Ist es heutzutage noch möglich, vollständig unterzutauchen, von Überwachungskameras und -systemen unentdeckt zu bleiben, absolut unsichtbar zu sein? Nicht aufspürbar zu sein? Dieser Frage widmet sich der neue Roman von Anthony McCarten.

Im Rahmen eines groß angelegten Beta-Tests haben sorgfältig ausgewählte Personen 30 Tage Zeit, sich vor einer neuen, gigantischen Überwachungsmaschinerie zu verstecken. Gelingt es ihnen, erhalten sie ein hohes Preisgeld. Werden sie vor Ablauf dieser Frist aufgespürt, gilt dies den Initiatoren des Testlaufs als Erfolg, der zu einer engen, lukrativen Verzahnung von Privatwirtschaft und Staat führen würde.

„Fusion“ nennt sich diese Überwachungsmaschine. Sie ist eine gemeinsame Initiative der großen Tech-Firma „World Share“ und CIA, NSA und FBI. In diesem Beta-Test wird untersucht, ob eine Zusammenarbeit von World Share und dem Staat sinnvoll ist. Die Befürworter glauben, dass dies zu einer neuen Stufe von Ermittlungsmöglichkeiten führt, zu mehr Sicherheit und zu einer frühzeitigen und zuverlässigen Verhinderung von Terrorangriffen und Amokläufen. Durch hochentwickelte Technologien und Algorithmen, Sicherheitslücken in digitalen Alltagsgegenständen und Ressourcen von CIA & Co kommt ein unermesslicher, nicht versiegender Strom an Informationen zustande. Geopfert wird dafür die Privatsphäre, da durch „Fusion“ der Zugriff auf praktisch alle Gewohnheiten, Geheimnisse und Tagesabläufe von jedem Menschen gewährleistet ist.

„World Share“ ist ein Mega-Konzern, eine fiktive Mischung aus Facebook, Tesla und anderen Tech-Giganten. Der Konzernboss Cy Baxter lebt in unvorstellbarem Luxus und ist von überragender fachlicher Intelligenz. Auf der anderen Seite hat er extreme soziale Defizite und eine etwas pathologische Persönlichkeitsstruktur. Seine Gegenspieler sind ein paar wenige Zweifler vor allem unter den staatlichen Kooperationspartnern.

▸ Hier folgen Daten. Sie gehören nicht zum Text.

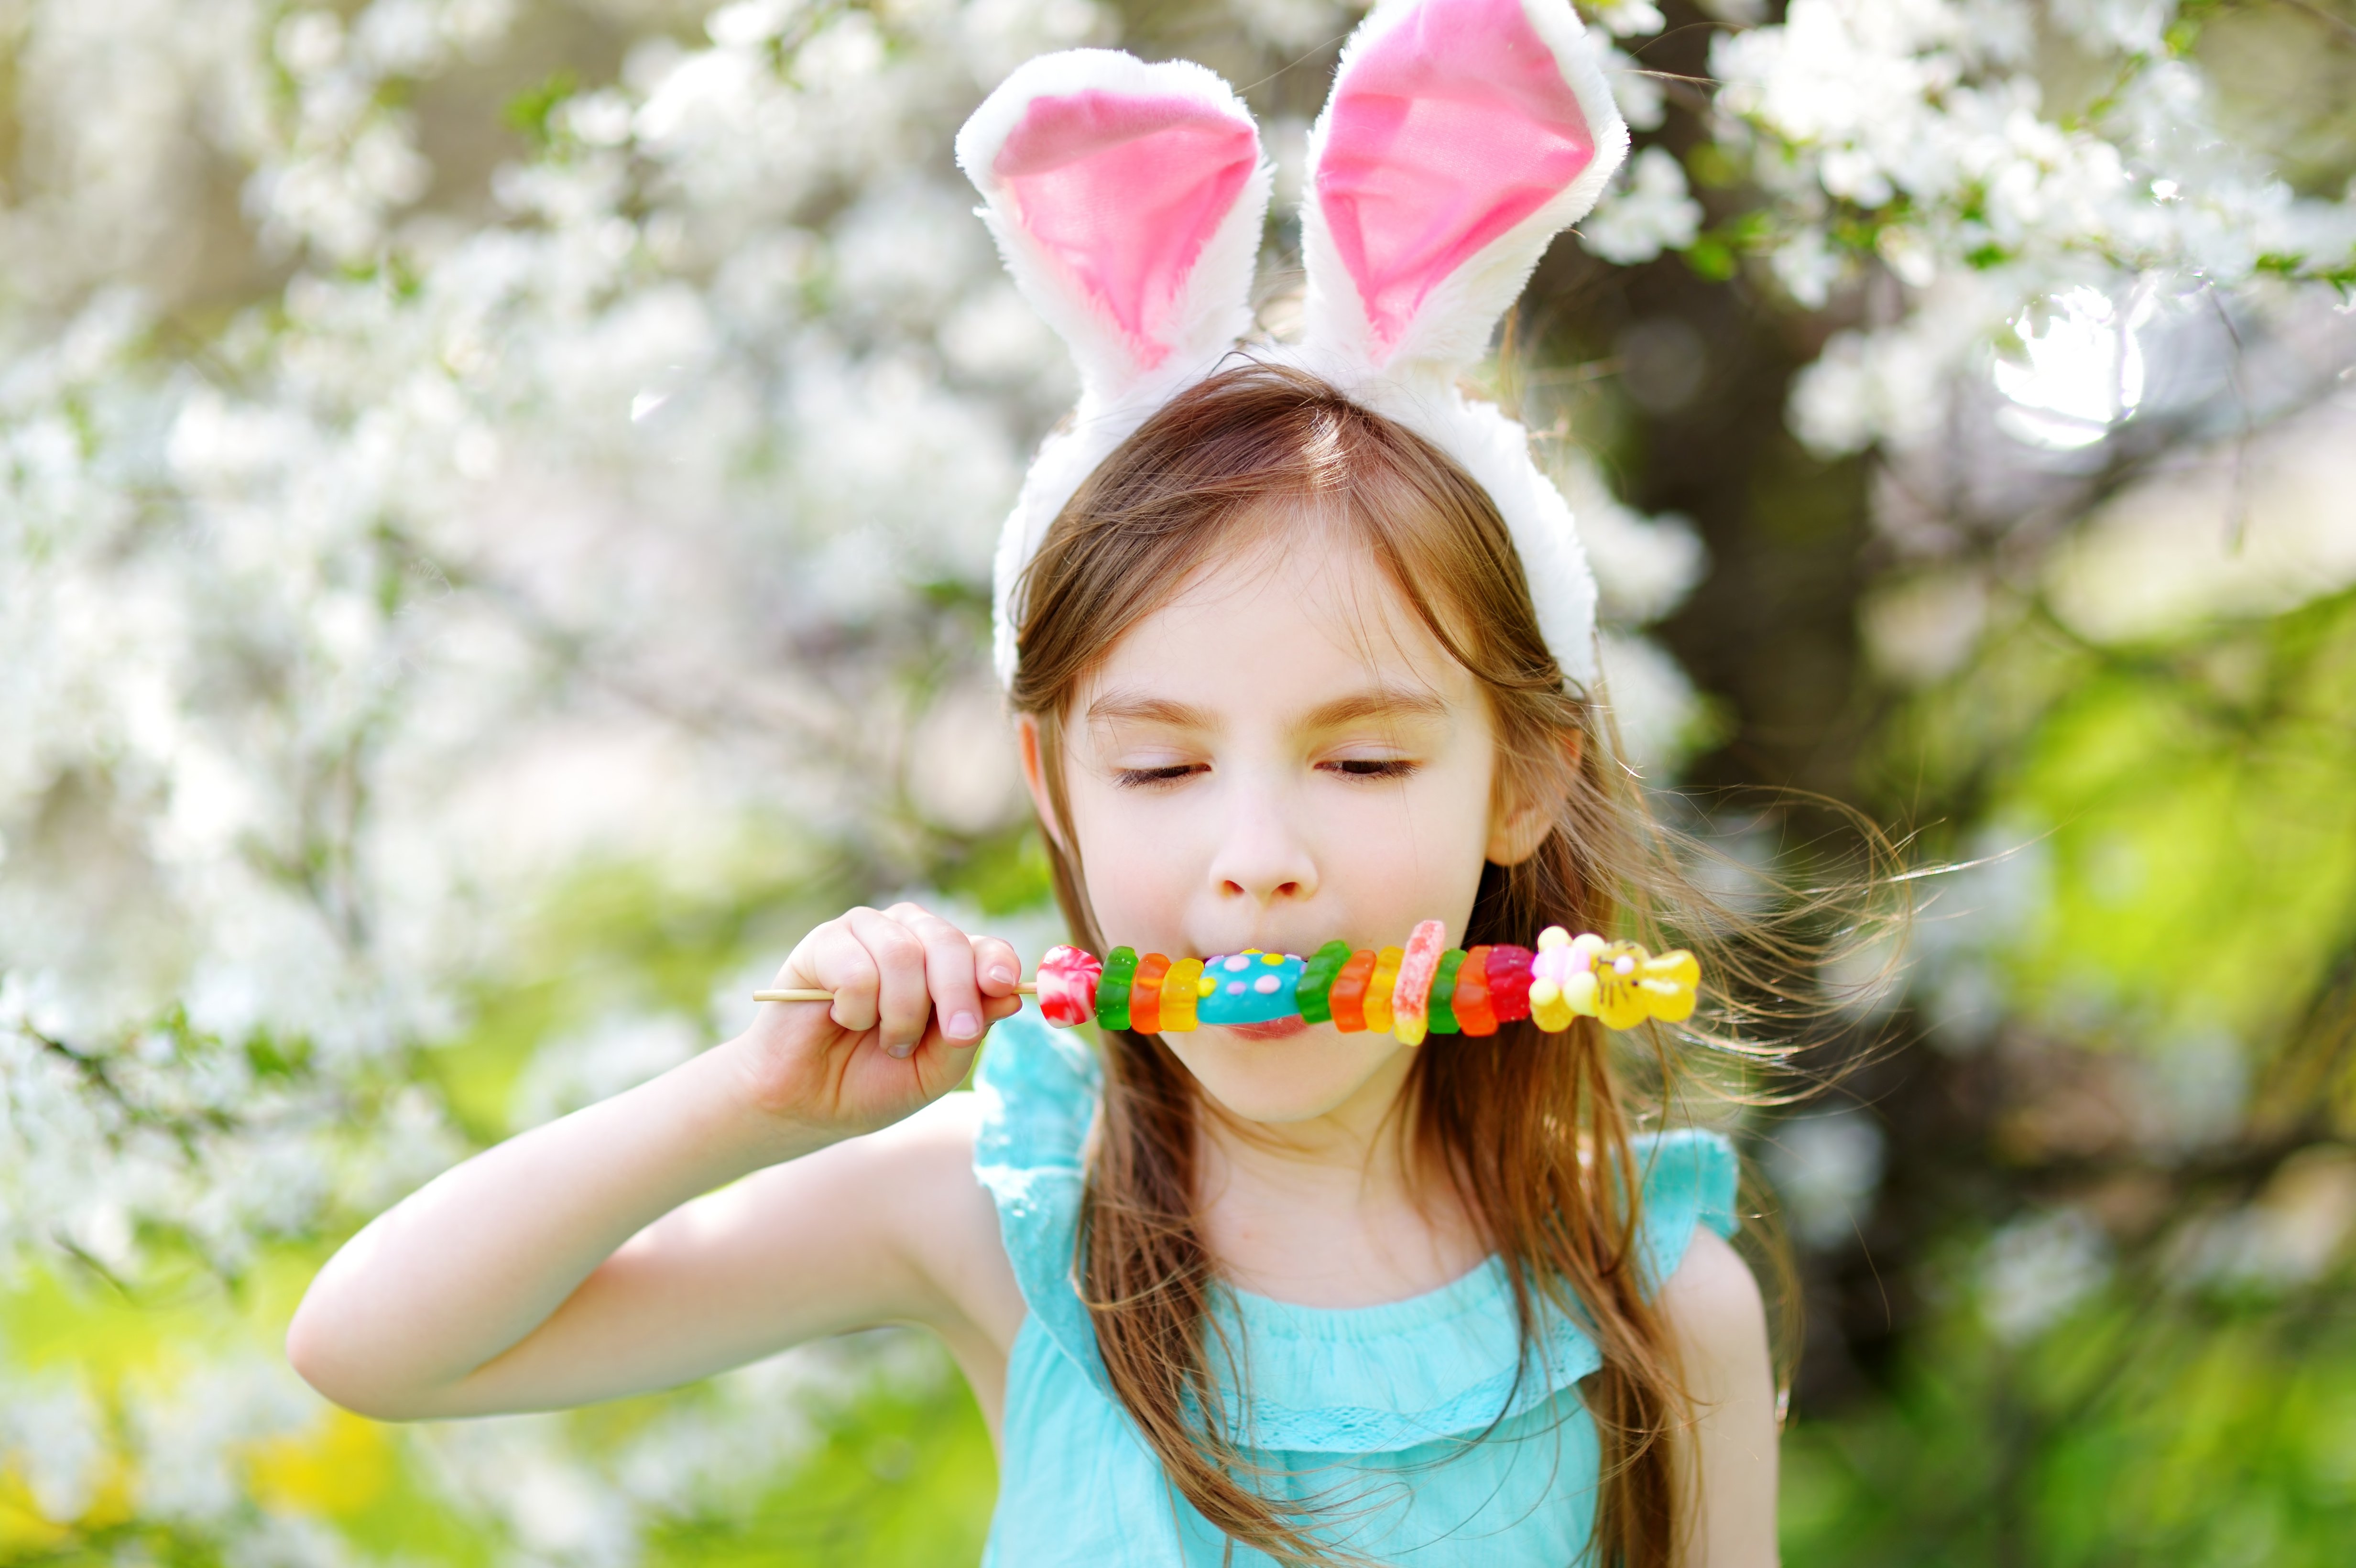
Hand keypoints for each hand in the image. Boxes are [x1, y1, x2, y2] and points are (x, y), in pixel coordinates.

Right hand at [727, 903, 1025, 1138]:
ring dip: (900, 1013)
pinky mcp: (823, 943)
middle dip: (956, 993)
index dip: (996, 963)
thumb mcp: (936, 1068)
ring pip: (903, 954)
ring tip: (886, 1040)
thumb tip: (1012, 994)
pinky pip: (857, 966)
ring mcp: (866, 934)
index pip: (983, 947)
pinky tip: (842, 1019)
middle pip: (948, 942)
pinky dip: (856, 1007)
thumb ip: (971, 1029)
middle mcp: (909, 938)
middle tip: (954, 1034)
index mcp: (944, 964)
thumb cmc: (875, 1083)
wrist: (807, 1105)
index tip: (1003, 987)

Die Testpersonen sind ganz unterschiedlich: Amateure wie ein technikferner Senior, aber auch Profis aus dem Bereich Datenschutz und Privatsphäre bis hin zu Kopfgeldjägern, die wissen, mit welchen Tricks Menschen unentdeckt bleiben können. Doch eine Testperson, nämlich die unscheinbare Bibliothekarin Kaitlyn, fällt Cy schnell auf. Sie legt besonders clevere falsche Fährten und entkommt dem Zugriff der „Fusion“-Teams immer wieder. Schnell entwickelt sich der Test zu einem Duell zwischen Kaitlyn und Cy. Und dann nimmt die Geschichte noch eine überraschende Wendung, von der hier nichts verraten werden soll. Nur so viel – es bleibt spannend bis zum Schluss.

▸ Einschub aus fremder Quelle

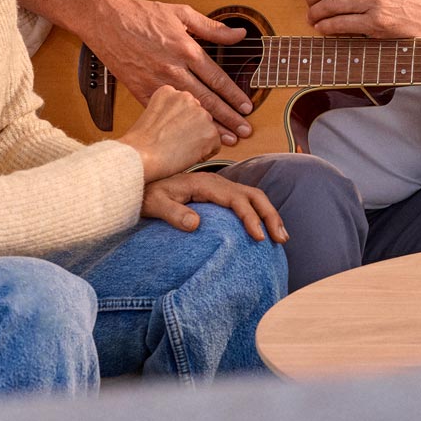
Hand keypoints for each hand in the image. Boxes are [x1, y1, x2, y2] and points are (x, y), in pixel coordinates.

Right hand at [88, 0, 253, 140]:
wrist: (106, 20)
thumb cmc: (142, 14)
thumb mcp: (181, 13)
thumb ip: (212, 27)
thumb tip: (239, 33)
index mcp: (186, 50)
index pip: (218, 78)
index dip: (235, 96)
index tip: (248, 108)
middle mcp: (173, 69)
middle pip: (207, 99)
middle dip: (229, 117)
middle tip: (245, 131)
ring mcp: (156, 82)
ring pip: (188, 109)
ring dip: (210, 125)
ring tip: (227, 139)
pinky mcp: (141, 91)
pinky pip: (164, 112)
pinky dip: (179, 125)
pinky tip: (191, 134)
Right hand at [116, 85, 224, 181]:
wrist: (140, 157)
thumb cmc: (139, 144)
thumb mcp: (151, 115)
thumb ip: (170, 111)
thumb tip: (182, 120)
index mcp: (170, 90)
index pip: (186, 104)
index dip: (180, 122)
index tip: (172, 130)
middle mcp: (188, 97)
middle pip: (199, 115)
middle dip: (192, 129)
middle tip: (175, 141)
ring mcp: (201, 113)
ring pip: (209, 129)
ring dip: (199, 139)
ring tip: (178, 148)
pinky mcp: (211, 132)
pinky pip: (214, 145)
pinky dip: (204, 153)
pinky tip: (186, 155)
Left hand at [142, 171, 287, 242]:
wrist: (139, 181)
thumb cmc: (146, 194)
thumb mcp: (154, 204)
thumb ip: (173, 213)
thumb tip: (196, 224)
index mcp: (206, 184)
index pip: (236, 199)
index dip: (250, 217)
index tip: (258, 237)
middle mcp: (217, 182)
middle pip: (253, 195)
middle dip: (270, 215)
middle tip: (281, 239)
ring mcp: (219, 187)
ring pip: (253, 197)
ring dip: (269, 215)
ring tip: (281, 236)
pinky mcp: (218, 194)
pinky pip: (245, 201)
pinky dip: (259, 214)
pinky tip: (263, 230)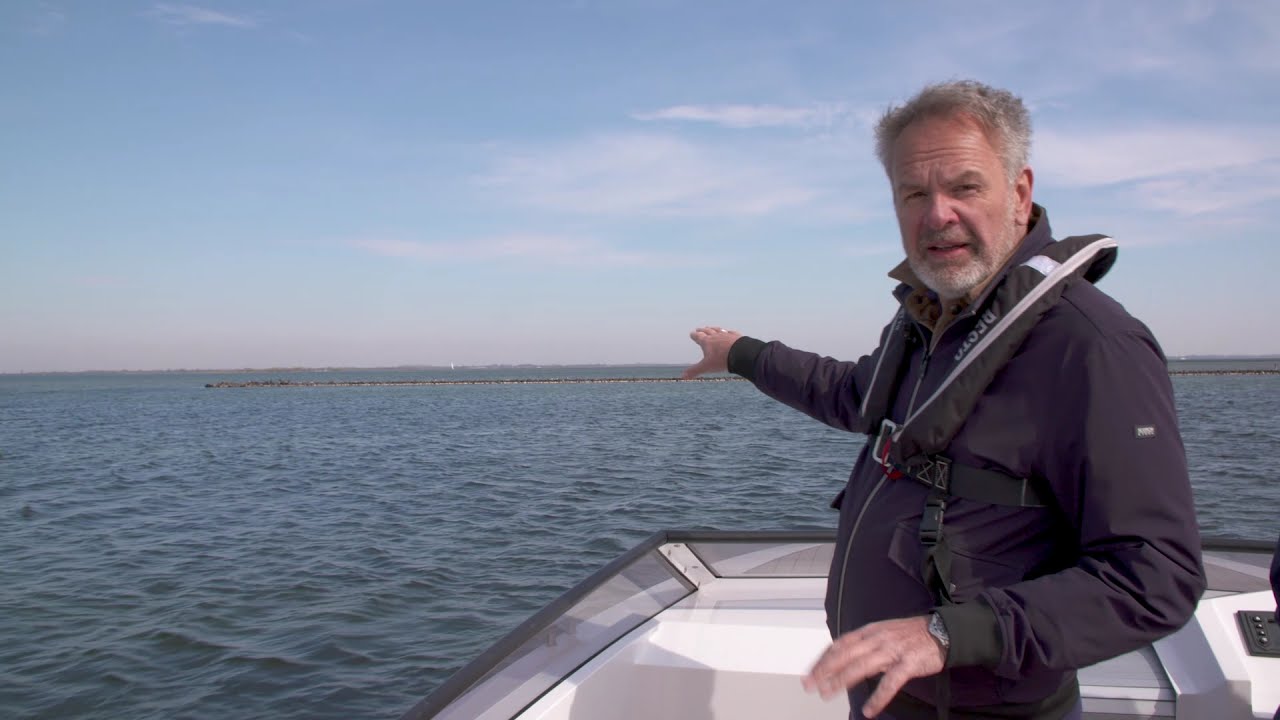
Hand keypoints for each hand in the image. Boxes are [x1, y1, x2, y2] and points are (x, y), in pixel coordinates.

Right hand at [682, 326, 742, 378]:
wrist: (740, 354)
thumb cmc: (721, 360)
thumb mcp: (706, 367)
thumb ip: (694, 371)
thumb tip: (682, 376)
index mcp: (706, 342)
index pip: (698, 337)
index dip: (694, 336)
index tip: (692, 333)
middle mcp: (716, 336)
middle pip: (708, 331)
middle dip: (703, 330)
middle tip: (700, 329)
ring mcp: (726, 335)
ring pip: (718, 330)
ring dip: (714, 329)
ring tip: (711, 328)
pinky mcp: (736, 336)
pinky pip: (730, 332)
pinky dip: (728, 332)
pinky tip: (728, 332)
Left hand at [802, 616, 945, 717]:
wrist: (943, 631)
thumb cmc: (912, 635)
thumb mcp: (884, 634)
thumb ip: (865, 647)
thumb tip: (847, 661)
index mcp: (869, 631)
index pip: (839, 644)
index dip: (823, 658)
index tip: (810, 672)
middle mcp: (877, 638)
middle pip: (845, 654)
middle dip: (824, 669)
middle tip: (810, 685)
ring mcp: (892, 650)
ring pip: (861, 666)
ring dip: (842, 680)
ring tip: (829, 693)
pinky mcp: (908, 663)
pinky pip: (890, 682)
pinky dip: (879, 697)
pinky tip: (869, 710)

In diesem Roman geht um das Recht auf Privatsphäre, um Spionage, die sich gegen die eigenen Bürger richtet, um Grundrechte und deren Verletzung und um die Frage, wohin eine Gesellschaft steuert, in der die Privatwirtschaft staatliche Aufgaben wahrnimmt, ohne dazu demokratisch legitimiert zu sein. Es ist sehr gut zu lesen, sehr spannend und man möchte es nicht mehr aus der Hand legen, bis man das Ende kennt. Ein tolles Buch, das nachdenklich stimmt.

(Birgit Lingmann)


Anthony McCarten: Going Zero. Diogenes 2023, € 25,00.